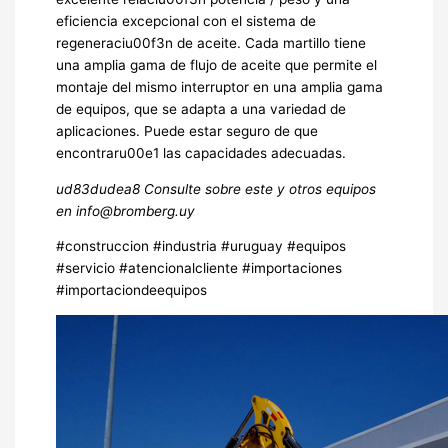
eficiencia excepcional con el sistema de
regeneraciu00f3n de aceite. Cada martillo tiene
una amplia gama de flujo de aceite que permite el
montaje del mismo interruptor en una amplia gama
de equipos, que se adapta a una variedad de
aplicaciones. Puede estar seguro de que
encontraru00e1 las capacidades adecuadas.
ud83dudea8 Consulte sobre este y otros equipos
en info@bromberg.uy
#construccion #industria #uruguay #equipos
#servicio #atencionalcliente #importaciones
#importaciondeequipos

[Required action] For the lines from the one containing "aplicaciones. Puede estar seguro de que" through the end of the listing above, output each exactly and leave out the rest.

[Task response]
aplicaciones. Puede estar seguro de que
encontraru00e1 las capacidades adecuadas.
ud83dudea8 Consulte sobre este y otros equipos
en info@bromberg.uy
#construccion #industria #uruguay #equipos
#servicio #atencionalcliente #importaciones
#importaciondeequipos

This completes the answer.